Novice and experienced nurses may feel they are not able to deliver end-of-life (EOL) care due to a number of reasons. Gaps in education, lack of comfort to deliver care and communicate with patients during EOL, and lack of experience in witnessing death are some of the reasons for these concerns (Corcoran, 2016). The lack of experience and gaps in education raised a concern to me in particular as an educator. I was curious as to what experienced nurses felt about these concerns, and so I asked a faculty colleague, Dr. Stephanie Jeffers, who is expert in this field to answer an important question: What are the things your textbook won’t teach you about EOL? Dr. Jeffers considered this question, and explained:

“Textbooks mainly focus on how to deliver physical care to the dying patient. This may include symptom management, pain management and post-mortem care. Additionally, textbooks have very little information on how to care for a dying patient in a holistic manner. What is not explained in a book would be the art of nursing/caring for a dying patient. This means how the nurse interacts with the patient and family, being present. It is talking to the patient even though they may be unconscious. Talking to the family, listening to stories about the patient. Communication is essential for being the patient’s advocate – what are the patient’s wishes for care? How they want to die? Communicate that to the family, interdisciplinary team. Finally there is a deep spiritual component. Patients may want you to pray with them which the nurse may do or the nurse can choose to just be present while others pray. Conduct a spiritual assessment. What are patients most afraid of in this time of transition? Hold a patient’s hand, offer the family coffee or a break, spend time being with them. How the nurse treats the patient and family in the final hours is what they will remember – make it a positive experience.”

Dr. Jeffers provides a holistic view of EOL care, something our textbooks do not always emphasize. There is an element of caring and respect emphasized in her response, and advocacy for the patient to have a say in how he/she will die. Providing care for these patients includes support, communication, and advocacy. Consider too that undergraduate education is a beginning, and you will need to continue your education in a formal program in higher education, or through continuing education opportunities. For example, the End-of-Life Nursing Education Consortium (ELNEC) project is a national education initiative aimed at improving palliative care (AACN, 2016). Nurses may feel that if they cannot cure their patient they have failed him/her; the ELNEC project however provides nurses with the skill and knowledge they need to care for these patients, and positively impact EOL care. No matter the path you take to become educated in EOL care, always remember to support the patient and family caregivers, keeping in mind the patient’s wishes and fears. All patients have stories to tell, do not view them as a diagnosis, take the time to get to know them and support them at the end of life.

About the Author
Dr. Nancy Laplante is an Associate Professor of Nursing. She is the Coordinator of the RN/BSN & RN/MSN program options and the Director of Online Programs for the School of Nursing. She earned her MSN degree in 2004 with a focus in community health nursing, and a PhD in Nursing in 2007. Dr. Laplante is a board certified advanced holistic nurse, and serves as an Associate Editor for the Journal of Holistic Nursing.

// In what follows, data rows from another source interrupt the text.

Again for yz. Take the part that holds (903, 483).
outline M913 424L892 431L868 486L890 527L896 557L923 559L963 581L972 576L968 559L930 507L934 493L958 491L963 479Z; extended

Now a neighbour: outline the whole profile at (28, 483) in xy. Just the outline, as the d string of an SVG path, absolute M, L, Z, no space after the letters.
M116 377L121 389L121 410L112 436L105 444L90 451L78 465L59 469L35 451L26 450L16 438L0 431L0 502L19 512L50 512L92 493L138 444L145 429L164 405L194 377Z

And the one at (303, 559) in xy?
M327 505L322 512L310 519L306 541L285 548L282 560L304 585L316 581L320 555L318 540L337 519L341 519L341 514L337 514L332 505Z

She believes that compassion and caring are essential components of nursing education, and she strives to engage students in respectful, meaningful dialogue. She is a regular contributor to fundamental nursing textbooks and has published in the areas of holistic nursing education, educational perspectives, healthcare applications for the Internet of Things (IoT), and Service-Learning. Additional research interests include the image of nursing, creating presence in online learning communities, and self-care practices for nursing students. In her spare time Dr. Laplante enjoys spending time with her family and being a volunteer for a local animal rescue to support pet adoption and education in the community.

References
American Association of Colleges of Nursing (AACN, 2016). ELNEC Fact Sheet. Retrieved from http://www.aacn.nche.edu/elnec/about/fact-sheet

Corcoran, K. (2016). Evaluation of an Educational Workshop to Increase Comfort Levels of Professional Caregivers with End-of-Life Care, MEDSURG Nursing, 25(2), 103-109.